The bitter irony of Trump's "YMCA" dance
No, you can't stay at the Village People's YMCA in Manhattan anymore and the president is one big reason why.
Donald Trump’s last dance before the election was a bizarre one.
On Tuesday morning he tweeted a surreal supercut of himself dancing (spasming?) to “YMCA,” an act that’s become his calling card on the campaign trail despite the objections of the Village People.
Many commentators have snarked about the juxtaposition of the nation’s top Republican official gyrating to the disco classic that’s been heralded as a gay anthem by the LGBTQ community.
But there’s a deeper irony here: You can no longer stay at the Village People’s YMCA in Manhattan and Trump is a big reason why.
“YMCA” was written from the perspective of the kind of weekend party people (often young gay men) who once used the Young Men's Christian Association as a crash pad or a place to discreetly hook up.
But what’s forgotten is that YMCA’s were once an important source of affordable housing for the working class and poor. The organization served as a refuge for itinerant men moving to the city from rural areas or immigrants looking for their first entry point into America. As the Village People themselves noted: “Young man, there's a place you can go/I said, young man, when you're short on your dough.”

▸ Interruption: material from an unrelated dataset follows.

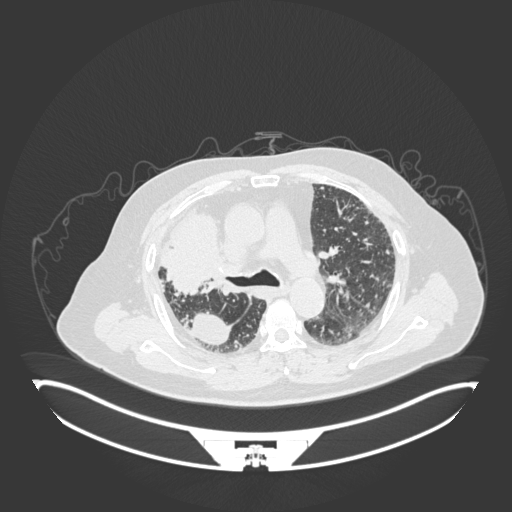
Chest CT, one axial slice; slice 117 of 201 in the series (ordered by position); reconstruction kernel B30f; 120 kVp; lung window (W 1500 / L -600 HU); 512 × 512 image matrix. Patient: male, 69 years. Case-level facts recorded for this patient, not image findings: clinical TNM (as recorded): T4 N3 M1.
Annotated regions visible in this slice (rectangle marked by the reading radiologist):
- lung tumour (recorded histology: adenocarcinoma): bounding box (x1, y1, x2, y2) in pixels: (157, 208, 243, 301)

This wasn’t a unique feature. For a better part of a century, boarding houses and single-room-occupancy hotels (SROs) were everywhere. At their peak around 1900, between one-third and half of Americans living in cities boarded or took boarders, according to one estimate by scholar Paul Groth.
Those demographics began to change mid-century as many white men left (due to a combination of the post-World War II economic boom, suburbanization, and white flight). Soon, the YMCA began serving more black men arriving from the South during the Great Migration and more homeless and destitute men.

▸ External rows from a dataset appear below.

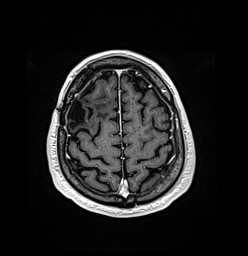
Brain MRI from a brain-tumour surgery series, one axial slice. Slice 35 of 176 in the series (ordered by position). T1-weighted post-contrast. 1 mm slice thickness. 248 × 256 image matrix, field of view 242 × 250 mm. Case-level facts recorded for this patient, not image findings: histopathology: Oligodendroglioma; WHO grade: 3; IDH mutation: yes; tumour location: Right Frontal.
Annotated regions visible in this slice (outlined manually by an expert reader):
- previous resection cavity: bounding box (x1, y1, x2, y2) in pixels: (69, 97, 86, 123)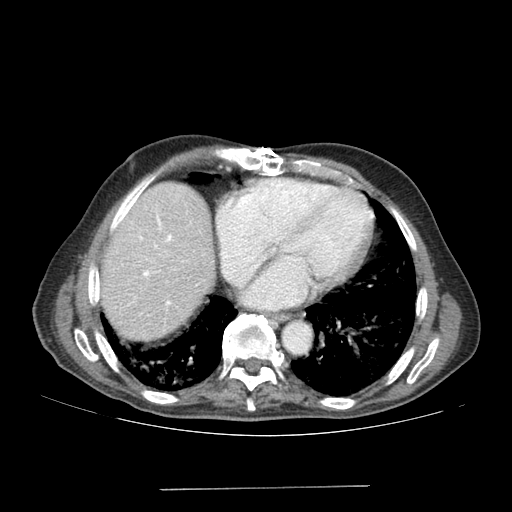
Contrast-enhanced abdominal CT (liver protocol), one axial slice; position 162 of 192 along the scan axis; soft-tissue window (W 400 / L 40 HU); 2.5 mm slice thickness; 512 × 512 image matrix, field of view 400 × 400 mm. Case-level facts recorded for this patient, not image findings: diagnosis: hepatocellular carcinoma (patient treated with transarterial chemoembolisation; whether this scan precedes or follows treatment is not stated here); TNM stage (as recorded): Stage-IVA; Child-Pugh class: A; tumour differentiation: poorly differentiated; tumour nodularity: uninodular.
Outlined on this slice (semi-automatic segmentation, software-assisted and operator-edited):
- liver parenchyma outside the tumour (the mass and vessels are separate outlines, so this box may not span the whole liver): bounding box [x1, y1, x2, y2] px = [100, 182, 214, 340]
- portal vein: [118, 216, 172, 305]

And then—largely due to greed, racism, and the demonization of the poor—SROs began to slowly vanish. In the 1950s, New York City banned the construction of new SROs while other cities targeted them for urban renewal demolitions.
Enter Trump.
During New York City’s fiscal crisis in the ‘70s, Trump was at the forefront of the rich’s class war against the poor. He used the downturn for his financial gain by acquiring land and buildings at fire-sale prices—starting with the shady redevelopment deal for the Commodore Hotel (it’s cost New York City about $360 million in uncollected taxes, according to the New York Times) and set the stage for a new wave of luxury developments.
Trump and others constructed upscale hotels and apartments that served Wall Street and finance-related industries accumulating fortunes during the Reagan years. Thus began the wholesale gentrification of Manhattan.
As property values skyrocketed throughout the late ‘80s and ‘90s, many of the remaining SROs in New York City sold out and the YMCA closed many of its residences while rebranding as a family-friendly gym for middle-class residents.
In 1987, the New York YMCA still had 4,000 rooms in 10 Y facilities. But as of the last count in 2019, it’s down to 1,200 rooms in five.
The iconic century-old McBurney YMCA building in Chelsea, which appeared in the Village People’s video, was sold back in 1999. A few years later the old Y was redeveloped as—yes—luxury condos, including this ridiculous $14 million duplex that once housed the YMCA’s gym and running track.
It’s Trump’s gilded vision of New York in a nutshell: cheap communal space for $80 to $120 a week for the precariat turned into multimillion apartments with public basketball courts, running track, and swimming pools converted into private.
It may have been fun to stay at the Village People’s YMCA. But we’ll never know.